According to the national statistical body, the General Statistics Office (GSO), in December alone, about 14,000 CBUs costing $382 million were imported into Vietnam, bringing the year 2015’s figures to 125,000 CBUs with import turnover of about $2.97 billion, up 76.6 percent in volume and 87.7 percent in value against 2014.
The new figures broke the year 2014’s record, which stood at around 72,000 CBUs worth $1.6 billion, a 103.8 percent increase in volume and 117.3 percent increase in value compared to 2013, according to a report the GSO released early 2015.
Respective figures in the volume and value of CBUs in 2013 and 2012 were 35,000 units worth $708 million, and 27,400 units worth $615 million.

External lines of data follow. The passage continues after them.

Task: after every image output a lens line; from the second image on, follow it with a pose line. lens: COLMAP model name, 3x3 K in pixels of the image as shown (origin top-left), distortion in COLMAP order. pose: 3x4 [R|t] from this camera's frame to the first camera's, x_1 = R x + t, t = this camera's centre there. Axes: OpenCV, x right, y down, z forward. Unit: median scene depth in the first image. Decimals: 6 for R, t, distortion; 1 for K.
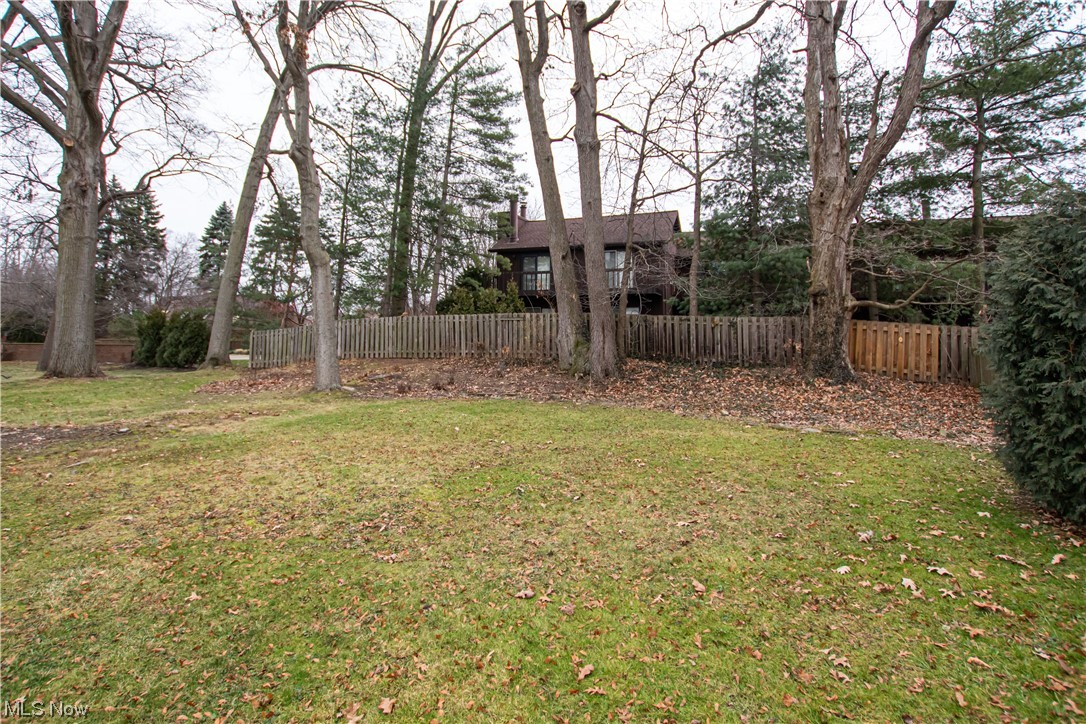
lens RADIAL K [[525.9, 0, 560.1], [0, 525.9, 262.9], [0, 0, 1]] dist [-0.027217, 0.000038]
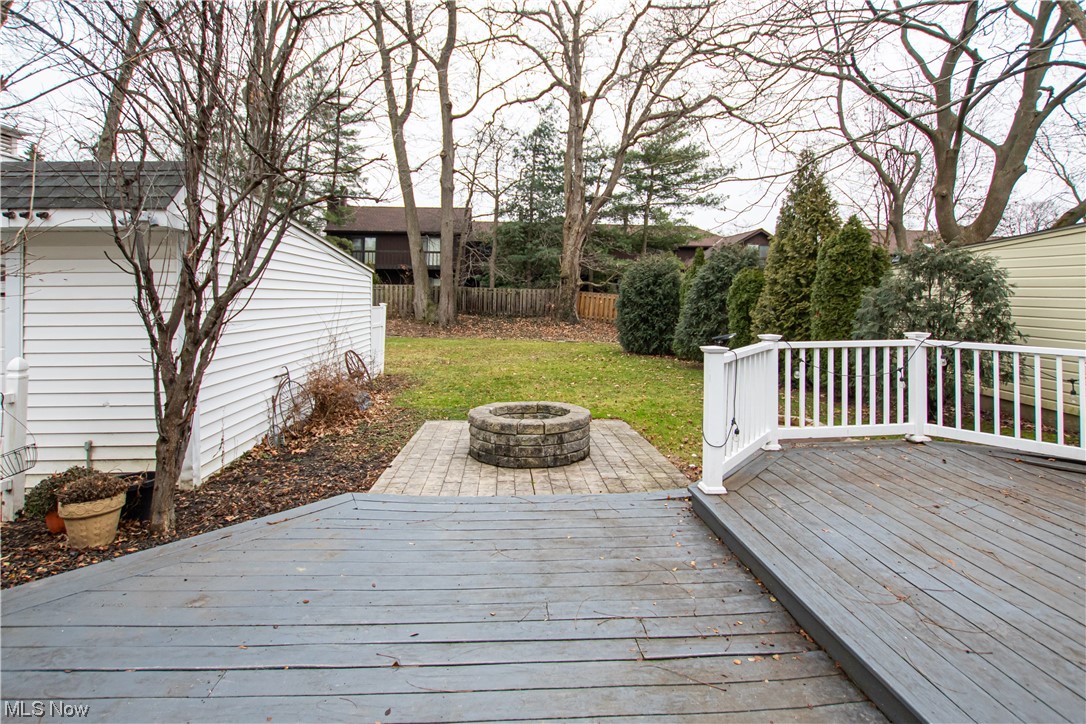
lens RADIAL K [[550.5, 0, 541.7], [0, 550.5, 287.8], [0, 0, 1]] dist [-0.023815, 0.000801]
pose [[0.903662, 0.005804, 0.428206, -0.367706], [-0.058301, 0.992266, 0.109586, -0.101548], [-0.424258, -0.123993, 0.897012, -0.638977]]
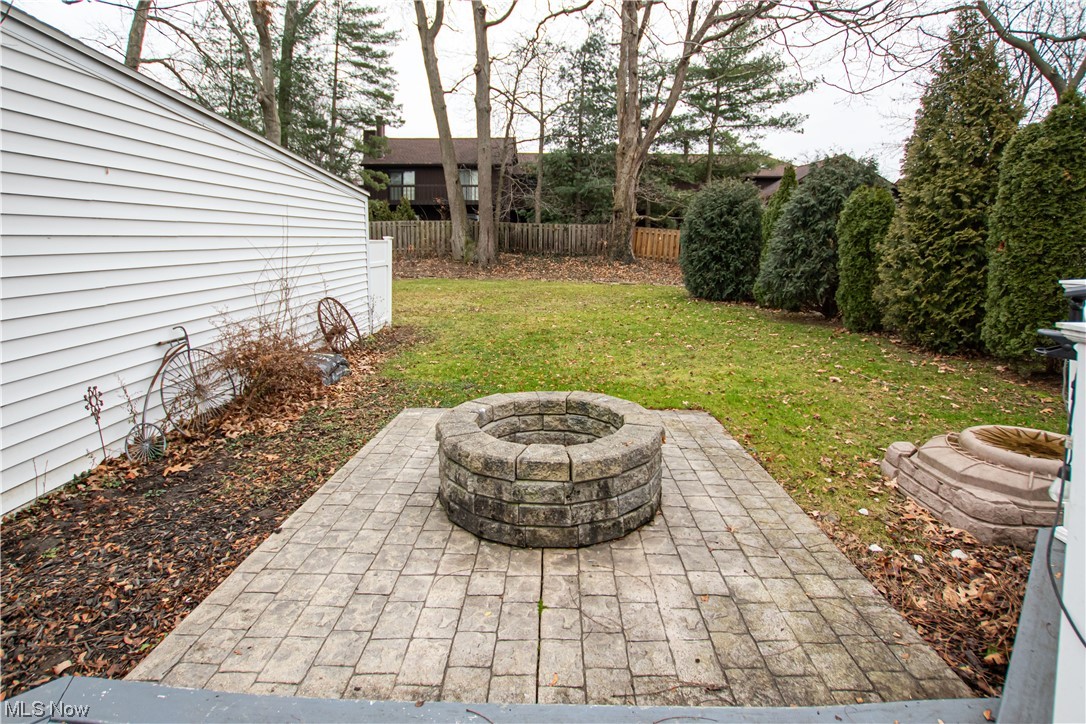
lens RADIAL K [[561.1, 0, 549.0], [0, 561.1, 250.6], [0, 0, 1]] dist [-0.017369, 0.000730]
pose [[0.935718, -0.015883, 0.352390, -0.289267], [-0.041748, 0.986978, 0.155342, -0.071849], [-0.350269, -0.160068, 0.922871, -0.496715]]
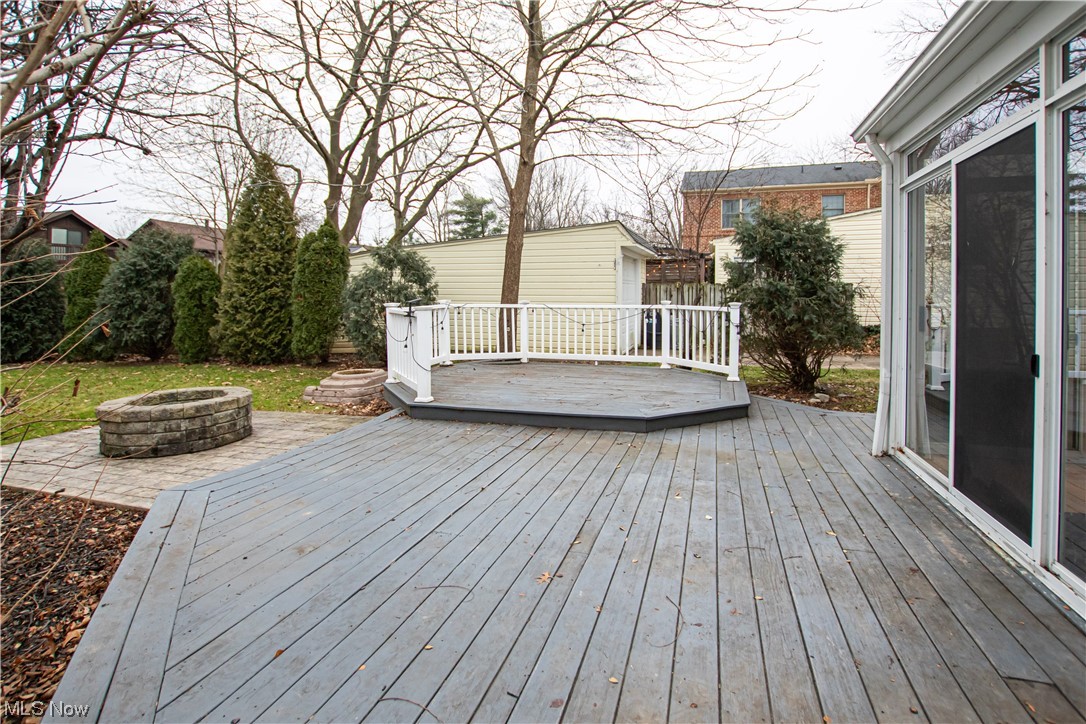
lens RADIAL K [[550.5, 0, 541.7], [0, 550.5, 287.8], [0, 0, 1]] dist [-0.023815, 0.000801]
pose [[-0.057986, 0.001384, 0.998316, -0.567396], [-0.127528, 0.991796, -0.008782, -0.072968], [-0.990139, -0.127822, -0.057334, -0.512963]]
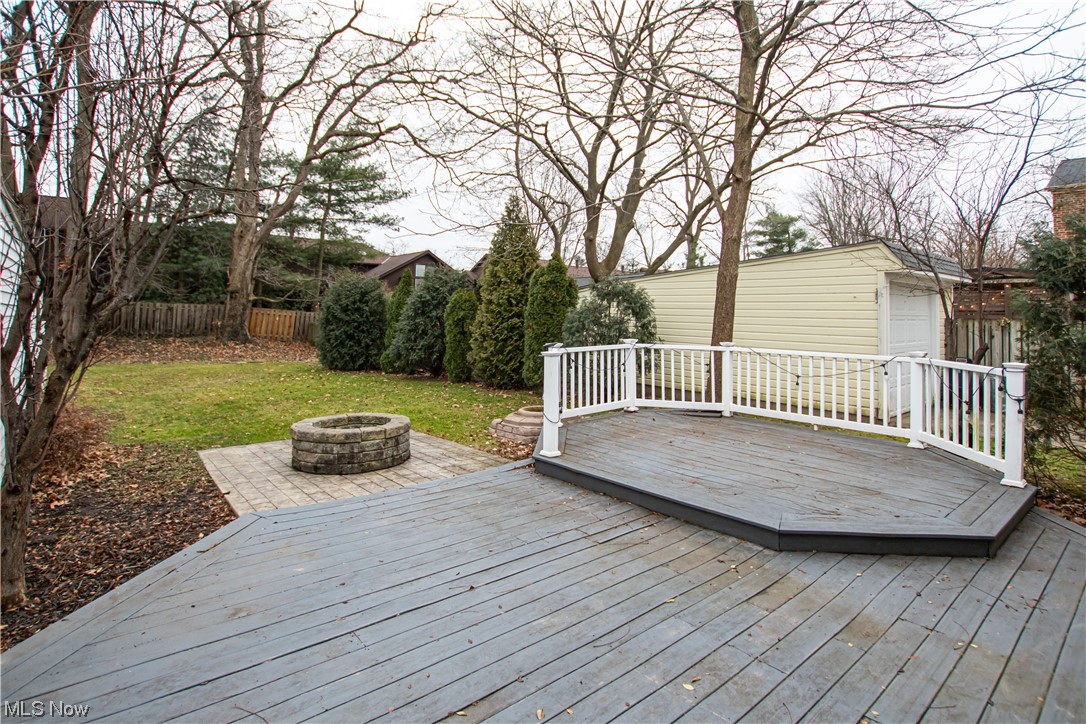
lens RADIAL K [[550.5, 0, 541.7], [0, 550.5, 287.8], [0, 0, 1]] dist [-0.023815, 0.000801]
pose [[0.479421, 0.040104, 0.876668, -0.499133], [-0.123426, 0.992107, 0.022113, -0.099880], [-0.868862, -0.118805, 0.480587, -0.611485]]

Foreign beneficiaries, inside and outside Vietnam
As of November 30, Thailand dethroned South Korea to become the largest automobile exporter to Vietnam with 23,516 CBUs, surging 84 percent against the same period last of 2014, according to the General Department of Vietnam Customs.
Thailand made up 21 percent of total cars imported into Vietnam in the January-November period, followed by South Korea, China, and India.
Thailand, currently among the top 10 automobile exporters and the 12th biggest automotive producer worldwide, early last year set a target to produce two million automobiles, 1.2 million of which would be exported.
A finding of Phap Luat TP.HCM (Ho Chi Minh City Law) newspaper revealed that in November alone, Thailand exported 3,193 CBUs worth over $60.5 million to Vietnam, the biggest category of which was pickup trucks.
Thailand is recognized as a powerhouse in pickup trucks with advanced manufacturing and assembly technologies, on a par with those applied in Japan and South Korea, Truong Kim Phong, director of sales and marketing of Ford Vietnam, told Phap Luat TP.HCM.
In addition, Thai pickup trucks are eligible for tax incentives when imported into Vietnam, including a five percent import tariff on a CBU, a representative of Vietnamese importer Truong Hai Auto Corporation (Thaco) told the Ho Chi Minh City-based newspaper.
Vichai Jirathiyut, president of the Thailand Automotive Institute, told a press conference in Ho Chi Minh City in April last year that the Thais were focusing on manufacturing pickup trucks weighing less than one metric ton and eco-friendly vehicles, as Thailand has the highest vehicle emissions standards regionally.
Thailand’s automobile production topped 2.8 million units in 2014 with 18 foreign-owned manufacturers including Honda, Isuzu, Mitsubishi, BMW, GM, and Tata, he said.
The aging 67-million-strong Thai market buys around 880,000 units per year, but as the Thai automotive market is plummeting, the 90-million-plus market of Vietnam with a younger age group will have higher demand for personal vehicles in the future, Vichai said at the conference.
But it is not just the Thai automobile industry, which many foreign carmakers are standing behind, that is benefiting from the car-buying rush of Vietnamese people, but the Vietnamese car industry, which is also led by foreign-owned firms, is also making a killing.
Official numbers released by the Vietnam Automobile Manufacturers\' Association on December 9 showed that the domestic auto market continues to accelerate rapidly when VAMA members sold nearly 215,520 units within 11 months, up 57 percent year on year, and the first time in history the sales of VAMA have reached a milestone of 200,000 vehicles a year.
With Vietnam’s gross domestic product expanding 6.68 percent in 2015, the biggest in the last five years, and projected to rise 6.7 percent next year, which will push more Vietnamese families into the middle-income class, foreign carmakers, based in Vietnam and elsewhere, including Thailand, may be sighing in relief as the search for another attractive market bears fruit.